"It's not about the fishing".
I have been a photography buff for many years. It all started when Santa Claus gave me a Kodak Instamatic camera for Christmas when I was quite young.
While in High School I took photography classes, was one of the staff photographers for the yearbook and earned enough money working at the filling station across the street from the school to buy my first good camera, a Nikon Nikkormat FTN.
All of the header photographs on my site I took with either my Nikon EL, my Mamiya RB67 medium format camera or with a digital camera. I have reduced the quality of the photographs so that they will load quickly in a web browser.
My current digital camera is a Nikon 90 SLR. It replaced my trusty Canon S3-IS. I did a lot of research before I bought it. Consumer reports rated it very high as did two independent camera review sites on the Internet. Those two sites focused more on the quality of the photographs than Consumer Reports did. It does it all but I terribly miss shooting with film.
Although digital has all but replaced film photography I question the longevity of digital files whether they be in RAW format or anything else. Files fragment, get corrupted, etc. CDs and DVDs don't last forever either. Even if you back up your files religiously (that in itself is a pain some times), you can still get wiped out if you get a virus, don't catch it and it infects everything and then you back up those infected files.
Film on the other-hand suffers none of those drawbacks. Film is forever provided you take care of the negatives and slides. The big positive with film is 50 years from now you can use the technology of 2060 to scan and print the things. You are not strapped to 2010 technology. Who can say we will still be using jpeg's, png's of RAW by then? 'Nuff said. At any rate, there is no denying that digital is effective, easy and convenient.
You can check out some of our recent photos on our Gallery.
I have been an avid pursuer of black & white photography from the start. Simply put, B&W photography, at the time, was the simplest and cheapest way in to photography as a hobby. It was easy to learn, although takes a lifetime to master, and one could set up a rudementary darkroom in a broom closet if need be...which is what I did at home in my basement.
I have loved B&W photographs ever since and always seem to turn back to them for special occassions. With the coming of the digital age, B&W photography seems to have been relegated to the Recycle Bin for the more convenient digital cameras.
Every once in a while you come across a B&W photograph, but not often. More often than not it is a digital color photograph that was pulled down to gray-scale in a software application. When that's done, you lose the true brilliance of B&W photographs.
Black and white film in the hands of a master has no equal either in the studio world or the outdoors. B&W captures tonal qualities, light, textures, movement and the mood in a much more dramatic fashion. One photographer I found recently is Jan Grarup. His photographs capture these essences better than most. Check out Jan Grarup's photographs; they are truly intoxicating.

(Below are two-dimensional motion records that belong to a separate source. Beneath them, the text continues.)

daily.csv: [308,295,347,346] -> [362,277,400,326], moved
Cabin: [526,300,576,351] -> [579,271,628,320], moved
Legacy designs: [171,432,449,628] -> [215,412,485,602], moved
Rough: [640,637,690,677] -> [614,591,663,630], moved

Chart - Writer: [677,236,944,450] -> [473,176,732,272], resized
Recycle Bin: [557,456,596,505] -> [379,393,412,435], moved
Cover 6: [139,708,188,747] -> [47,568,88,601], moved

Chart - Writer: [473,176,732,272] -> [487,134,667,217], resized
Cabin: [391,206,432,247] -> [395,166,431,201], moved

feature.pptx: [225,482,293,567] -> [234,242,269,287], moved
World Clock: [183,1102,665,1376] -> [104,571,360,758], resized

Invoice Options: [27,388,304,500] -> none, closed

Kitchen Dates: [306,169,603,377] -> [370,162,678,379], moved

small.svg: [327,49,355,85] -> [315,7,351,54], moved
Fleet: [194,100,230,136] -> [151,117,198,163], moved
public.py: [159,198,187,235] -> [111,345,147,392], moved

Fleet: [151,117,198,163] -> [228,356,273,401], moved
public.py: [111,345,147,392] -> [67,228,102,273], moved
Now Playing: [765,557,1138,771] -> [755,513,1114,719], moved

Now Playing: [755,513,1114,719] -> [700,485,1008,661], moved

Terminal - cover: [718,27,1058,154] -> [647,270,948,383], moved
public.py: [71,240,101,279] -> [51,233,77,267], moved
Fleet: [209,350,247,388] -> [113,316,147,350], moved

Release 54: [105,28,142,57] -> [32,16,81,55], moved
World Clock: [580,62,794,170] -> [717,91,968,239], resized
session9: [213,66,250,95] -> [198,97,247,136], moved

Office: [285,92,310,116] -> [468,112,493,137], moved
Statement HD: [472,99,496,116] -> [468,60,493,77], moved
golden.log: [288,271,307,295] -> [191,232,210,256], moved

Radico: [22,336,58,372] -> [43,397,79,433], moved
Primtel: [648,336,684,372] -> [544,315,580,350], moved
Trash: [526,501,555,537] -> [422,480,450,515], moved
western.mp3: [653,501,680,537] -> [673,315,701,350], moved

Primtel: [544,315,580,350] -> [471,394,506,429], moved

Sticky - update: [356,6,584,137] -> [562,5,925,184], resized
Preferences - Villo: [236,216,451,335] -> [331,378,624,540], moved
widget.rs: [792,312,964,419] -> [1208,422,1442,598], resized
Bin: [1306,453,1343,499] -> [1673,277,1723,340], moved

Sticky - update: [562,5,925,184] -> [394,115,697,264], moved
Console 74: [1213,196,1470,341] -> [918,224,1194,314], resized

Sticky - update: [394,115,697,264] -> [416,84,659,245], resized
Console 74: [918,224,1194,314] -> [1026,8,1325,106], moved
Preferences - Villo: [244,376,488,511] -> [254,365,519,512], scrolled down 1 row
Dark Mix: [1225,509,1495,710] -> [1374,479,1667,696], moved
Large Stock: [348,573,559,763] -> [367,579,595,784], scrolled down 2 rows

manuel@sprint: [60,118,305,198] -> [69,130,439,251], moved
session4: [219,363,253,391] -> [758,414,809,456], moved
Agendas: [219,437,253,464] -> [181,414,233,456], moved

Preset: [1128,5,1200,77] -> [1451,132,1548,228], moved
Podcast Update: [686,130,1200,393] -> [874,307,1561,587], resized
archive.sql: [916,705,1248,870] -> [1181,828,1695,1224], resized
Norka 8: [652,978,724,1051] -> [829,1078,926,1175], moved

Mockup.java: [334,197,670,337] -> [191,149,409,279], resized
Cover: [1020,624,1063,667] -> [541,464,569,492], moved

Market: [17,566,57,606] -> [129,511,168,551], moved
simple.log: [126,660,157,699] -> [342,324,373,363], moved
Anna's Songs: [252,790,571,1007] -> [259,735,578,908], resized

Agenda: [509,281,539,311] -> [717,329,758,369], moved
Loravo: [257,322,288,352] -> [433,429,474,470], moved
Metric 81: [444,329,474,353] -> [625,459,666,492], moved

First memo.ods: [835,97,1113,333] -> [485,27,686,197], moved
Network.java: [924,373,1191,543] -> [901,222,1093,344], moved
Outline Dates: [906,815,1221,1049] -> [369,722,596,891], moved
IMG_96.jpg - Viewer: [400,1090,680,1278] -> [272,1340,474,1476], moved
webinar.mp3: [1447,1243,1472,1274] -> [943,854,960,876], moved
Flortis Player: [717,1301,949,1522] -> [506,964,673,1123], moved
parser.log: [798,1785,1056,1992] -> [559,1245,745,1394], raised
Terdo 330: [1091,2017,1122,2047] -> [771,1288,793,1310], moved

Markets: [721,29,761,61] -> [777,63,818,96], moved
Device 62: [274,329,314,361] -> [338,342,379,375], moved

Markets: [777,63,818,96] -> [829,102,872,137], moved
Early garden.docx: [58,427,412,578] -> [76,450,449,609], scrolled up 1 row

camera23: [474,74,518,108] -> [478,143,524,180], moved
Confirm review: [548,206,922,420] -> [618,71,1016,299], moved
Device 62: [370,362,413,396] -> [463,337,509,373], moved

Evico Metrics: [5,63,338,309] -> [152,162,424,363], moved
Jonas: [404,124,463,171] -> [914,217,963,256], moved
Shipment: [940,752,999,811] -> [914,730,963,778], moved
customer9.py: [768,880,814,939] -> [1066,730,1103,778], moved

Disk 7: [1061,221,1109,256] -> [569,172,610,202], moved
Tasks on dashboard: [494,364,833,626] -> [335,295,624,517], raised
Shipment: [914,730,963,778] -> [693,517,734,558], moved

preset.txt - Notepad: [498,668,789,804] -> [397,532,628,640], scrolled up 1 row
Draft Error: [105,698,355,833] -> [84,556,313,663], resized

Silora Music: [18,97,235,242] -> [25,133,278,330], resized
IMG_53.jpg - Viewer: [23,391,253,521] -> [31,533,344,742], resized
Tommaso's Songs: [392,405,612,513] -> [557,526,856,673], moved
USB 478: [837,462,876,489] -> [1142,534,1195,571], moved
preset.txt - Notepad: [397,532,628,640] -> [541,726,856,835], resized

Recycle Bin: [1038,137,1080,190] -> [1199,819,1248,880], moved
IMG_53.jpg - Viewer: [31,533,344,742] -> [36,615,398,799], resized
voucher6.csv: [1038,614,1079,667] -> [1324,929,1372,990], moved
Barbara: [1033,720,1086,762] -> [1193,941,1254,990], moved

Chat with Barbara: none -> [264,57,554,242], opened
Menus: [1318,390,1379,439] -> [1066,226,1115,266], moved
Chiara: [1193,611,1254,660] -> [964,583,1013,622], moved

The late Ansel Adams is another photographer that I hold in great esteem. For those fortunate enough to have attended his classes, were truly taught by one of, if not the finest photographer in modern times. I have read each of his books cover-to-cover numerous times. It is not the same as seeing him in person. It can't be. Some things just cannot be taught by books alone. But they will always remain an inspiration for me.